Diferencias. (1) El psicoanálisis empírico pone en la base a la libido o voluntad de poder como instancia última e irreductible del análisis. Pero esta instancia es radicalmente contingente: no nos convence como definición del ser humano. El psicoanálisis existencial, en cambio, nos remite a una elección: contingente por ser elección, y última por ser carencia de ser. Además no es un término abstracto y general como la libido sino una elección que desde el origen es única y de absoluta concreción. Las conductas de detalle pueden expresar o particularizar esa elección, pero no pueden hacerla más concreta de lo que es. (2) No hay determinismo: el término último de la investigación existencial es una elección. No hay una acción mecánica del medio sobre el sujeto. «El medio no puede obrar sobre el sujeto sino en la medida exacta en que éste lo comprende, es decir, lo transforma en situación» (p. 595). (3) No estableceremos leyes generales de simbolismo e interpretación. (4) Puede haber cambios bruscos de la persona que afecten al proyecto original. (5) En el psicoanálisis empírico, las circunstancias exteriores del pasado decidirán si la libido queda fijada de tal o cual manera.

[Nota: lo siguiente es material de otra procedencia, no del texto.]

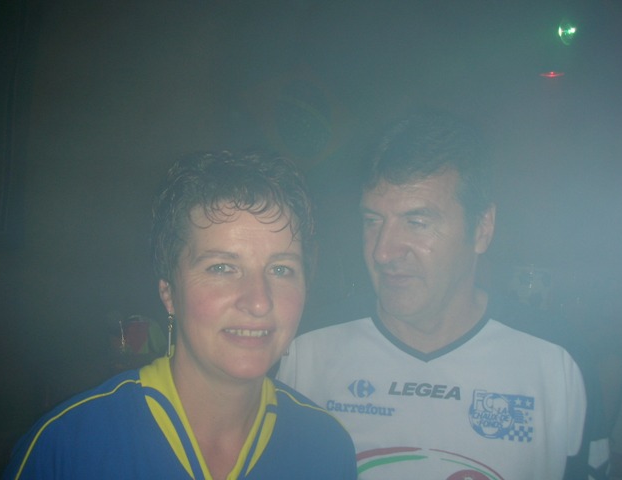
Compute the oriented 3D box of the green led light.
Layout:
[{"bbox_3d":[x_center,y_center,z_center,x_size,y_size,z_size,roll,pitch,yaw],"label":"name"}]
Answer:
[{"bbox_3d":[1.268,-1.026,3.200,0.100,0.110,0.070,-4,9,45],"label":"green led light"}]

Se comprende al sujeto desde su pasado. En el psicoanálisis existencial, al contrario, intentaremos comprender el acto como proyección hacia el futuro. (6) Sustituiremos el par inconsciente/consciente por el par conciencia irreflexiva/conciencia reflexiva. (7) sustituiremos la idea freudiana de «censura» por la noción de «mala fe».
Sartre aplicó el psicoanálisis existencial en algunos ensayos sobre Flaubert, Baudelaire y Genet. Se puede considerar que lo aplicó sobre sí mismo en Las palabras.

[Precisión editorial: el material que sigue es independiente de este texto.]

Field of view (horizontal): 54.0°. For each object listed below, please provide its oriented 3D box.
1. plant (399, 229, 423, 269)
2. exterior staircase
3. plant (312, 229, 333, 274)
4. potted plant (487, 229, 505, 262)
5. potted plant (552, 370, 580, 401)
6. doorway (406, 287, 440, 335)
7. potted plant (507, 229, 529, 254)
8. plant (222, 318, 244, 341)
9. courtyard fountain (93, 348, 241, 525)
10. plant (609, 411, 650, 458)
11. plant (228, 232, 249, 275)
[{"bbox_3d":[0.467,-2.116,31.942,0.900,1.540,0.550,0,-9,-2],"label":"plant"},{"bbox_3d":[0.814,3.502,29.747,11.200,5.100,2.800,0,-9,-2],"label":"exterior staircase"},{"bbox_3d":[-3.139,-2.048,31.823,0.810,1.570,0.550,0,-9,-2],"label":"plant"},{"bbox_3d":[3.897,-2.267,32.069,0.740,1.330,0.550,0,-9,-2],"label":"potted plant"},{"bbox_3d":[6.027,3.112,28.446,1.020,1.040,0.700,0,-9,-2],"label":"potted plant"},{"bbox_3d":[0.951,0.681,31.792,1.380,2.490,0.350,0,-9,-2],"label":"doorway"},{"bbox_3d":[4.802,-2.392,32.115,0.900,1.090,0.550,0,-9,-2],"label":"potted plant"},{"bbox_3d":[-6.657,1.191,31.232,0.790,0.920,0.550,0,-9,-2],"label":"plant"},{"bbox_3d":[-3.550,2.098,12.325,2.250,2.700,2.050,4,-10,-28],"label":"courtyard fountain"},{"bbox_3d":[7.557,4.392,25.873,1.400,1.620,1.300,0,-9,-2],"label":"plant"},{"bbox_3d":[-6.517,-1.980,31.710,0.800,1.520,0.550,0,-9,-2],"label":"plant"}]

Finalmente, veamos cómo la voluntad puede ser de mala fe al intentar llevar un proyecto hasta sus últimas consecuencias. Sartre va a poner como ejemplo el complejo de inferioridad. Ya hemos visto que nada nos impide optar libremente por la inferioridad. Ahora bien, es evidente que nosotros debemos esforzarnos por vivir esa inferioridad como tal inferioridad: es decir, vivirla en la vergüenza, la cólera y la amargura. «Así, elegir la inferioridad no quiere decir contentarse con una aurea mediocritas dulcemente, sino producir y asumir las rebeliones y la desesperación que constituyen la revelación de esa inferioridad» (p. 497). Lo que intento es «realizar» esa inferioridad, y para ello debo mantener una distancia entre el fin perseguido voluntariamente y el fin alcanzado. Tengo que intentar demostrarme que soy inferior «a pesar mío». La persona con complejo de inferioridad es como Penélope, y destruye de noche lo que de día ha hecho. Así que debemos preguntarnos: ¿realmente estoy intentando mejorar? La mala fe empieza cuando no sólo intento ejecutar ese proyecto, sino además, intento vivirlo como yo creo que ese proyecto se puede vivir. Entonces estaré intentando realizar un irrealizable; me habré colocado fuera de mi proyecto justamente al pretender estar enteramente fusionado en él. Como esto me llevará a acciones contrarias a mi proyecto puede ser el inicio de un abandono del mismo y de una crisis vital que terminará en una nueva manera de ser el mundo, de relacionarme con él, conmigo mismo y con los otros.